Snyder has charged a prominent Michigan attorney named Richard McLellan with finding a constitutionally sound way of creating a cost-efficient and transparent system of funding that allows for more public-school choice. This is well-timed, even urgent, considering that revenues for the state School Aid Fund have fallen 6.5 percent over the last few years, forcing legislators to chip away at a clunky and antiquated system of school finance without solving its underlying problems (or closing the spending gap between district and charter schools).
To nobody’s surprise, however, Snyder’s plan has already met with the resistance of adult interests in Michigan that benefit from district-centered funding. Opposition will continue to mount as McLellan considers specific legislation over the next several months, so it’s worth noting some sensible ways to effect these important reforms.
The best approach is “weighted-student funding” (WSF). Taken seriously and applied comprehensively, WSF causes the amount of money available for a child’s education to vary according to his/her needs. (Some students simply cost more to educate than others.) Those dollars then accompany the child to the public school of his or her choice (including charter schools). It’s a simpler and more transparent approach to school finance that helps to reduce the spending inequities between, and sometimes within, school districts.
Such portability is a bit easier to put into practice in Michigan than in some other states because there the state government already controls most spending on public education, thanks to reforms in 1994 that transferred much of the burden from local property taxes to the state sales tax.

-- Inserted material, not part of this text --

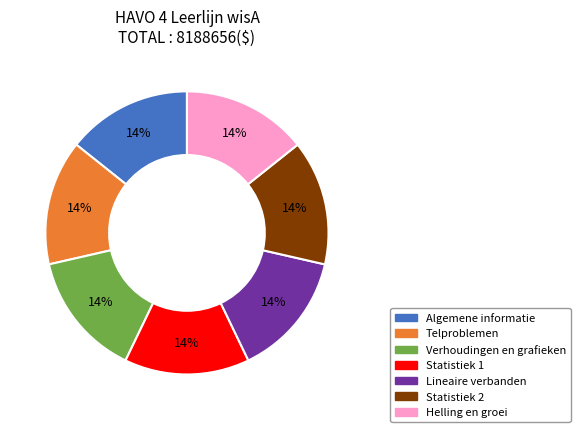

Does any single category account for the majority?

No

But full operational funding should follow the child. Local taxes still make up about 28 percent of education funding in Michigan. If Snyder and McLellan seriously seek to change the balance of power to the benefit of students and families, they’ll have to find incentives for districts to make their part of the money portable, too.

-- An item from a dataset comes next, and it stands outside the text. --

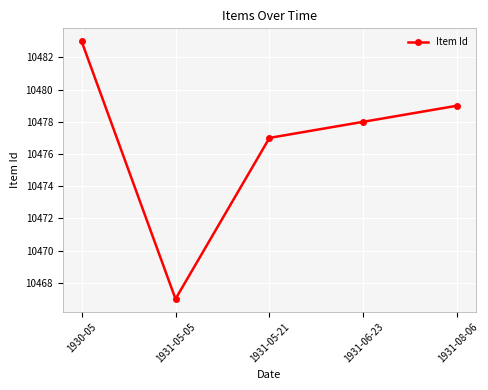

List the labels in order of value, smallest first.

1931-05-05, 1931-05-21, 1931-06-23, 1931-08-06, 1930-05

What’s fair for children also needs to be even-handed from the standpoint of participating schools as well. Done right, WSF assures parents that their children won’t be shortchanged when they choose a charter school—and gives that assurance to the charters, too. Today, Michigan charters receive, on average, 16.3 percent less funding per pupil than district schools. Snyder last year successfully pushed to lift the state’s cap on the number of charter schools, but the state still treats them—and their pupils—unfairly when it comes to funding.
Teachers unions, of course, will oppose fair funding for charter students, and school boards will object to anything of the sort. But one constituency within the public-education establishment should favor WSF: principals and school-level leaders. Effective implementation of this system would give them far greater autonomy and flexibility to spend money in ways that meet the needs of the students who actually attend their schools. In other words, it puts them in command of their resources with all the responsibility that is part of genuine leadership.
So WSF is a fairer financing system for students and schools that a.) shifts more power to parents, b.) boosts the efficiency of education spending at a time of tight budgets, c.) empowers principals with control over their school resources, and d.) promote fairness among children and schools alike.
What’s not to like? Let’s roll, Michigan!